The applicable subheading for the 12 sample lining-pads will be 6406.10.9040, Harmonized Tariff Schedule of the United States (HTS), which provides for shoe uppers or the parts thereof, which are other than stiffeners, ornaments, braid, laces (incl. shoe laces), buttons, pompons, or other trimmings, or in general, most parts which could be used in articles besides footwear; which, as un-external parts of uppers, are not essentially only of leather or of rubber and/or plastics and contain textile materials that are substantially more essential than any other type of material, excluding the two just named; and in which, of the textile materials present, the man-made fibers weigh more than the cotton fibers, the wool and/or fine animal hair fibers or any other single type of fiber. The duty rate will be 8.6 percent ad valorem.

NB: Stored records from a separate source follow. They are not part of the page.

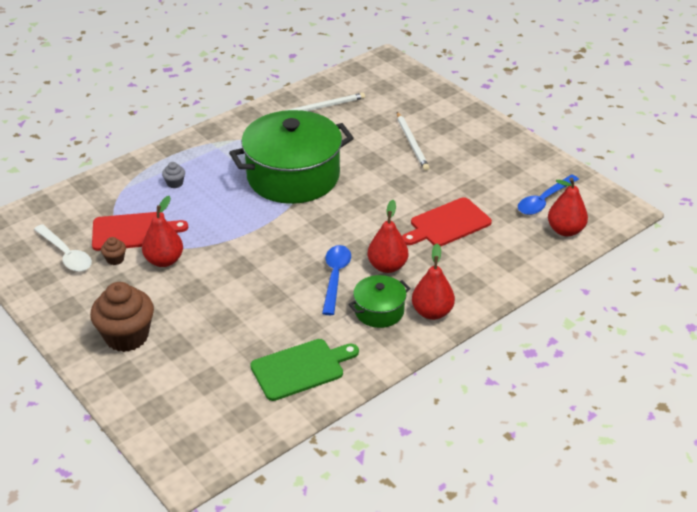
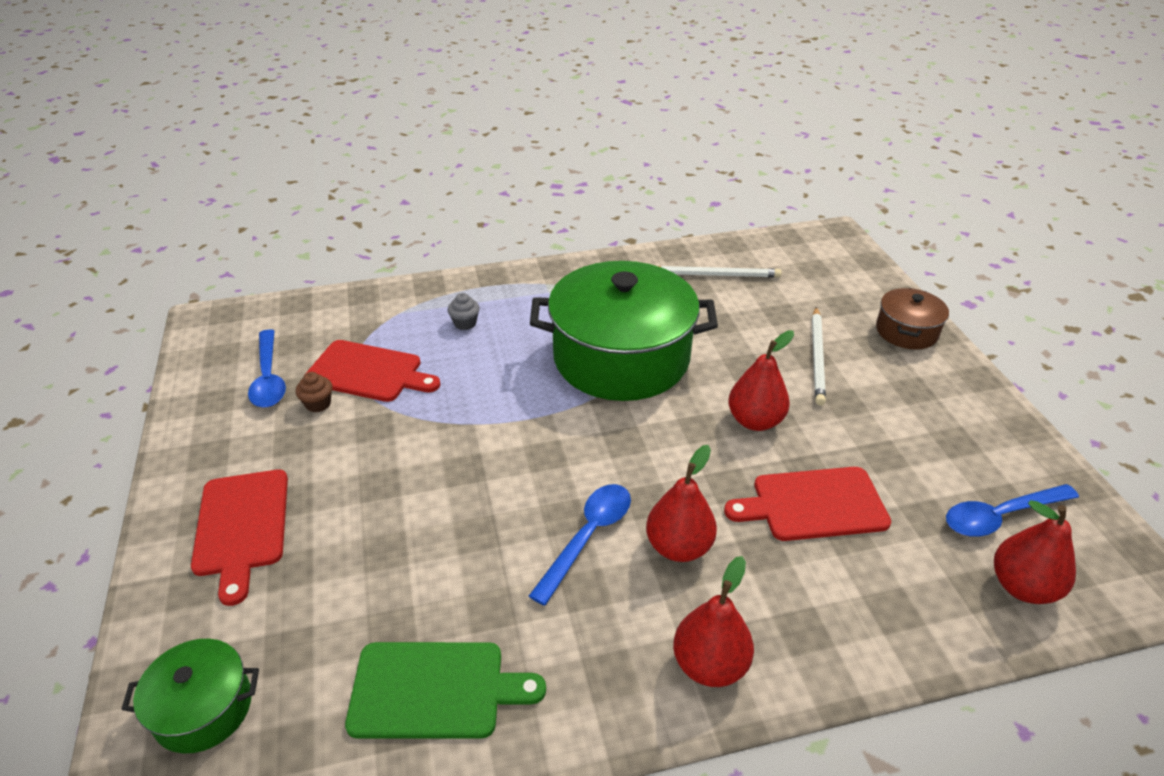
camera: 25 degrees right, 0 degrees up
white spoon [34,224,92,272] -> blue spoon [248,329,286,408]
brown cupcake [90,282,154,352] -> red cutting board [191,469,288,606]
red pear [142,196,183,267] -> red pear moved to [728,331,794,431]
green pot [349,275,411,328] -> green pot moved to [121,639,259,753]
none -> brown pot [876,288,949,349]

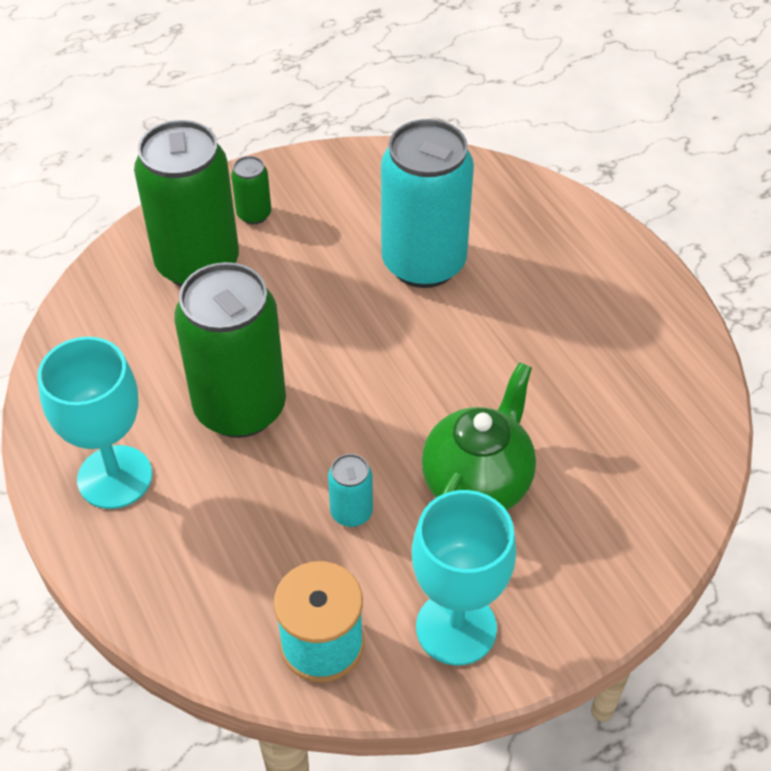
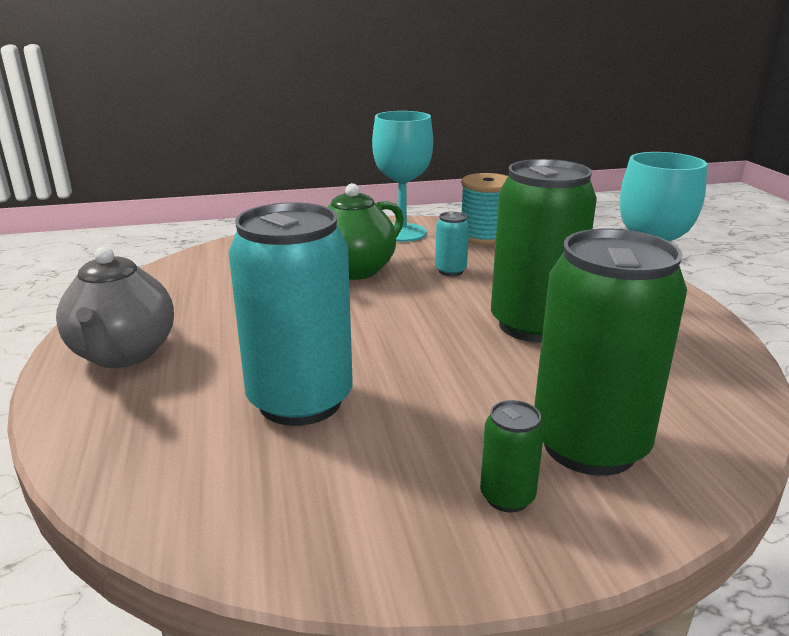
camera: 165 degrees left, 25 degrees down
none -> grey teapot [56,247,174,368]

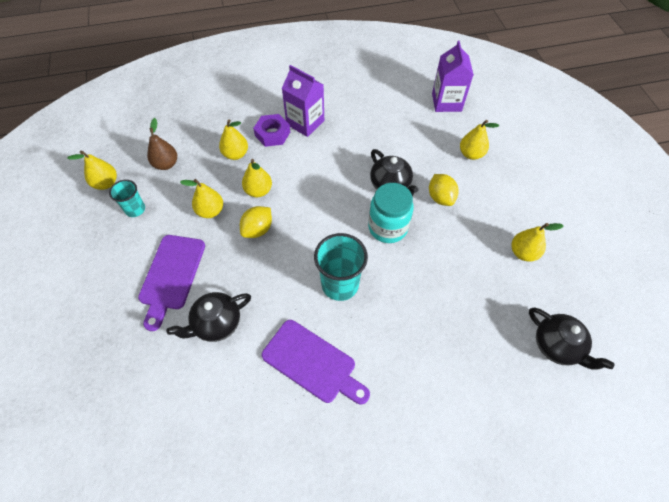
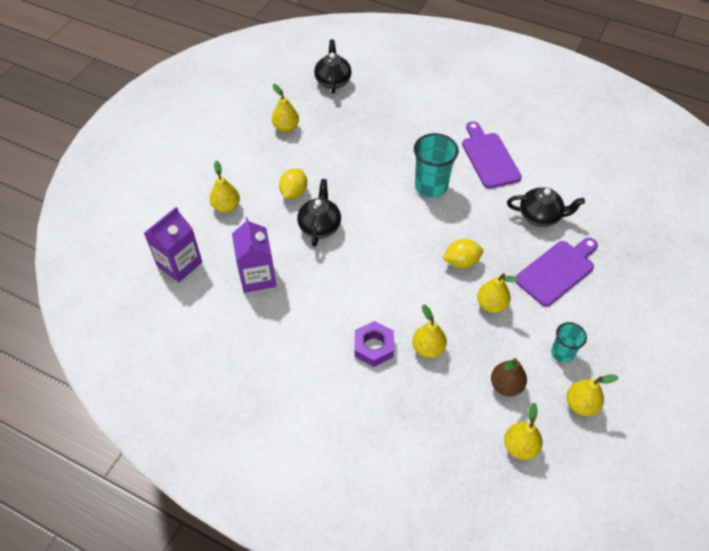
camera: 140 degrees left, 5 degrees down
yellow pear [242,159,272,197] -> yellow pear moved to [504,403,543,460]
purple carton [282,65,324,137] -> purple carton moved to [232,217,276,293]
turquoise jar [368,183,414,243] -> none

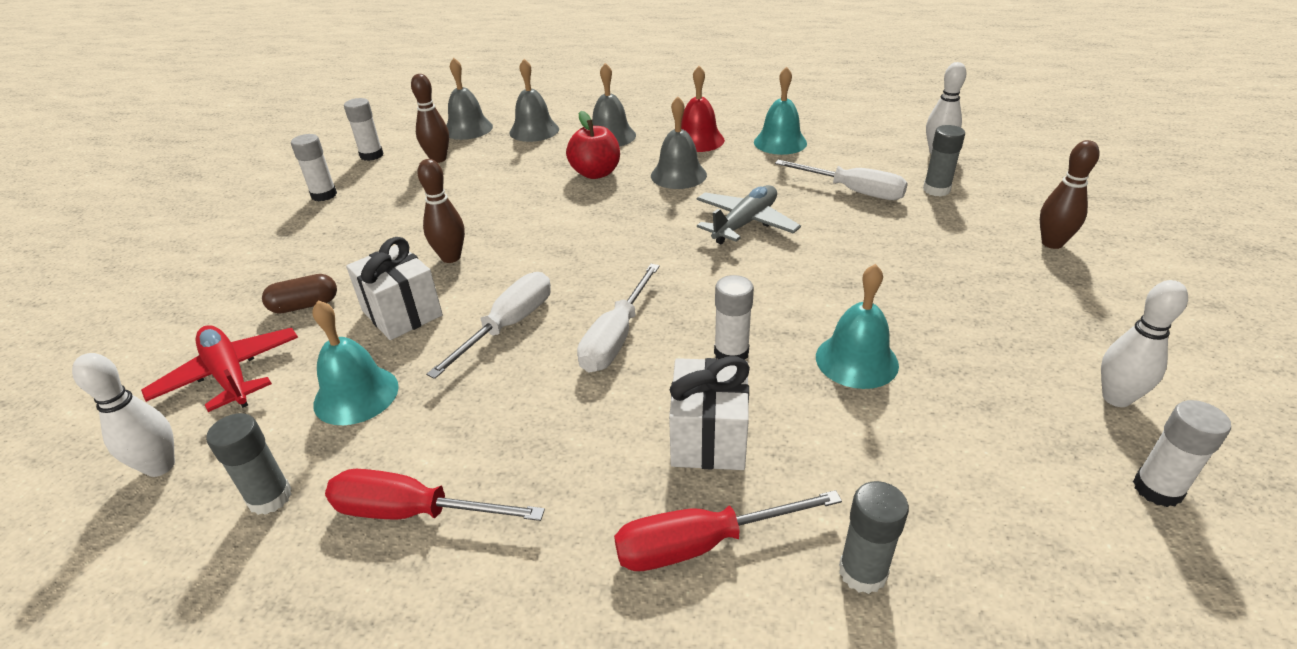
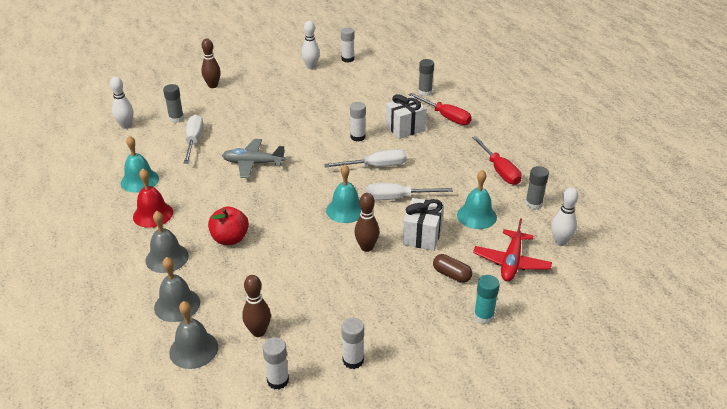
camera: 125 degrees left, 0 degrees up
grey bell [651,96,707,189] -> none
turquoise bell [816,264,899,389] -> turquoise bell moved to [326,164,361,223]
none -> turquoise glue stick [474,275,500,324]

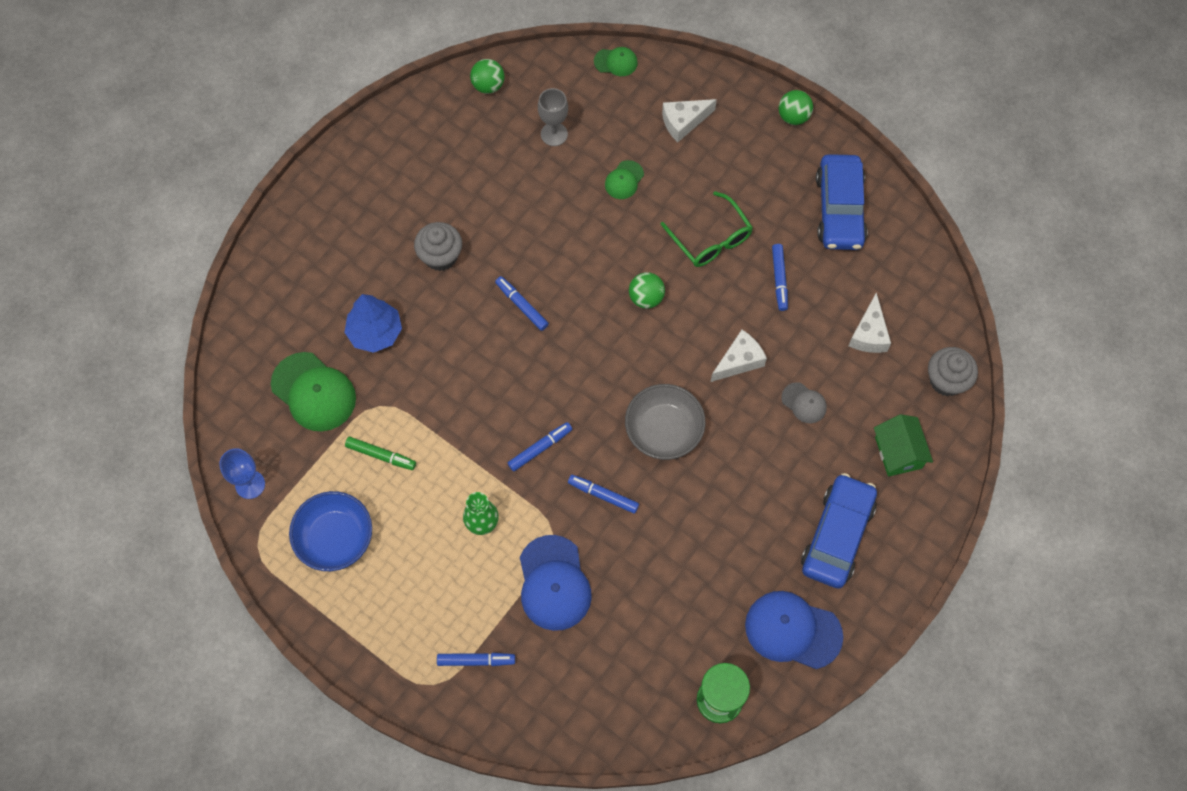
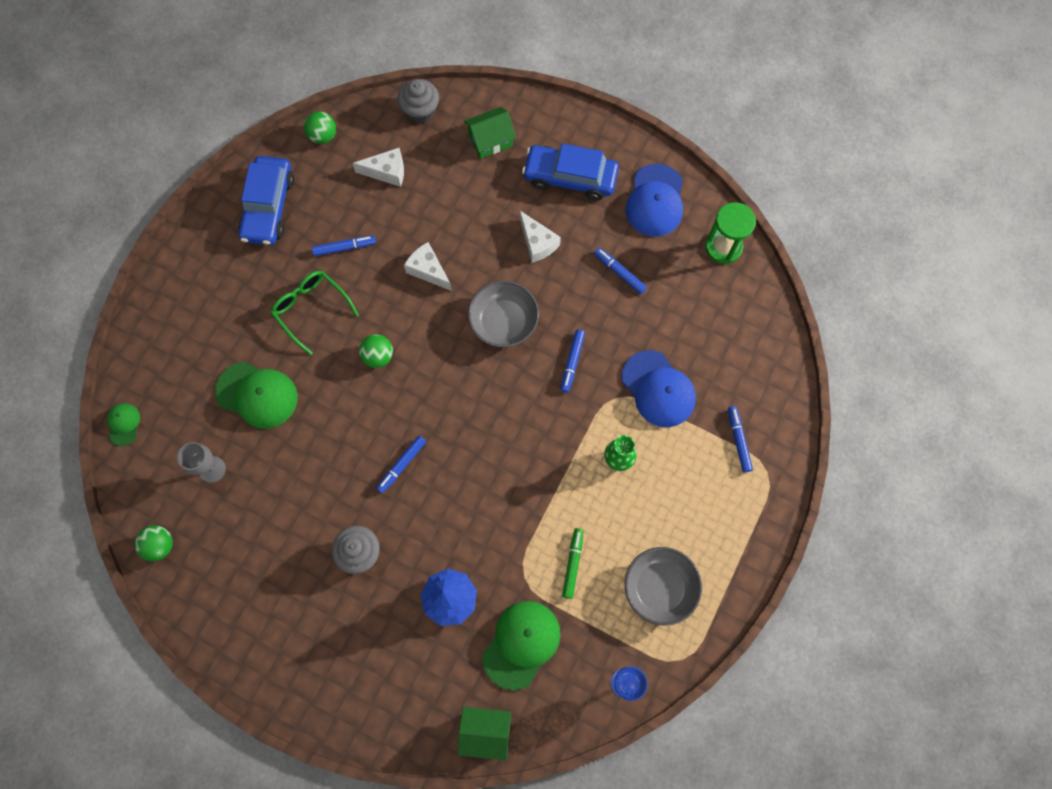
camera: 100 degrees left, 5 degrees up
blue bowl [289,491,372,571] -> grey bowl [625,547,702,626]
blue marker [508,422,572,471] -> blue marker moved to [594,248,647,294]
blue cap [520,535,592,631] -> blue cap turned 75 degrees clockwise [621,350,696,427]
green cap [605,160,644,199] -> green cap [215,362,298,429], size x1.93
green glasses [660,191,753,267] -> green glasses turned 90 degrees counterclockwise [271,271,359,355]
white cheese [662,99,717,142] -> white cheese moved to [520,211,561,263]
green ball [779,90,813,125] -> green ball moved to [304,111,336,144]
grey cap [782,382,827,423] -> none
blue car [816,154,868,250] -> blue car turned 105 degrees clockwise [238,156,294,245]
none -> green house [458,707,511,760]

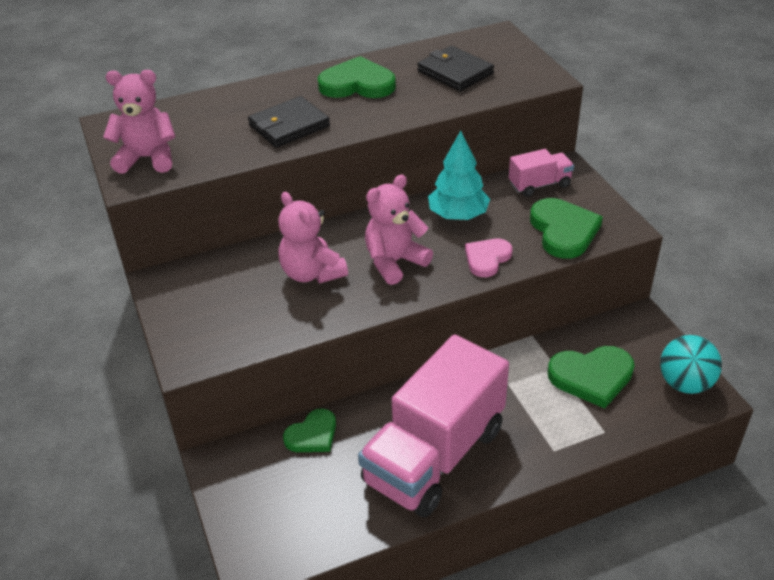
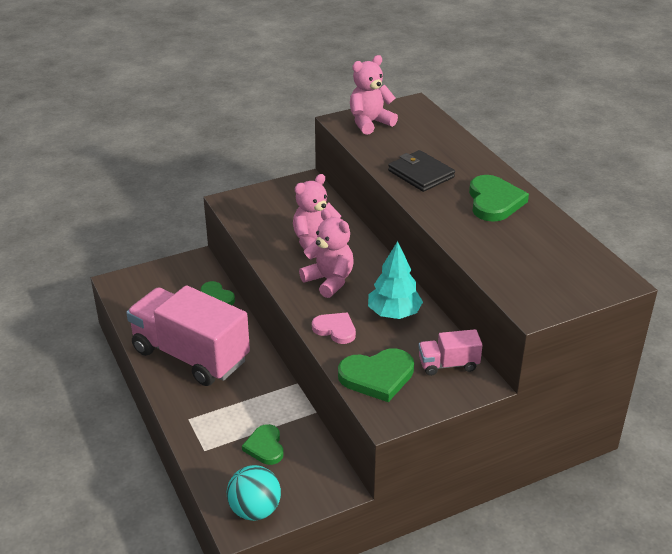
camera: 85 degrees right, 5 degrees down
pink teddy bear [103,70,176,174] -> pink teddy bear turned 120 degrees counterclockwise [350,55,398,135]
black wallet [417,46,494,91] -> none
pink truck [509,149,574,197] -> pink truck turned 105 degrees clockwise [419,329,483,376]
green heart [547,346,634,409] -> green heart [242,424,284,465], size x0.65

These items all fall within textile category designation 669. Based upon international textile trade agreements, products of Taiwan are presently subject to visa requirements and quota restraints.

The designated textile and apparel category may be subdivided into parts. If so, visa and quota requirements applicable to the subject merchandise may be affected. Since part categories are the result of international bilateral agreements which are subject to frequent renegotiations and changes, to obtain the most current information available, we suggest that you check, close to the time of shipment, the Status report On Current Import Quotas (Restraint Levels), an internal issuance of the U.S. Customs Service, which is available for inspection at your local Customs office.

This ruling is being issued under the provisions of Section 177 of the Customs Regulations (19 C.F.R. 177).

A copy of this ruling letter should be attached to the entry documents filed at the time this merchandise is imported. If the documents have been filed without a copy, this ruling should be brought to the attention of the Customs officer handling the transaction.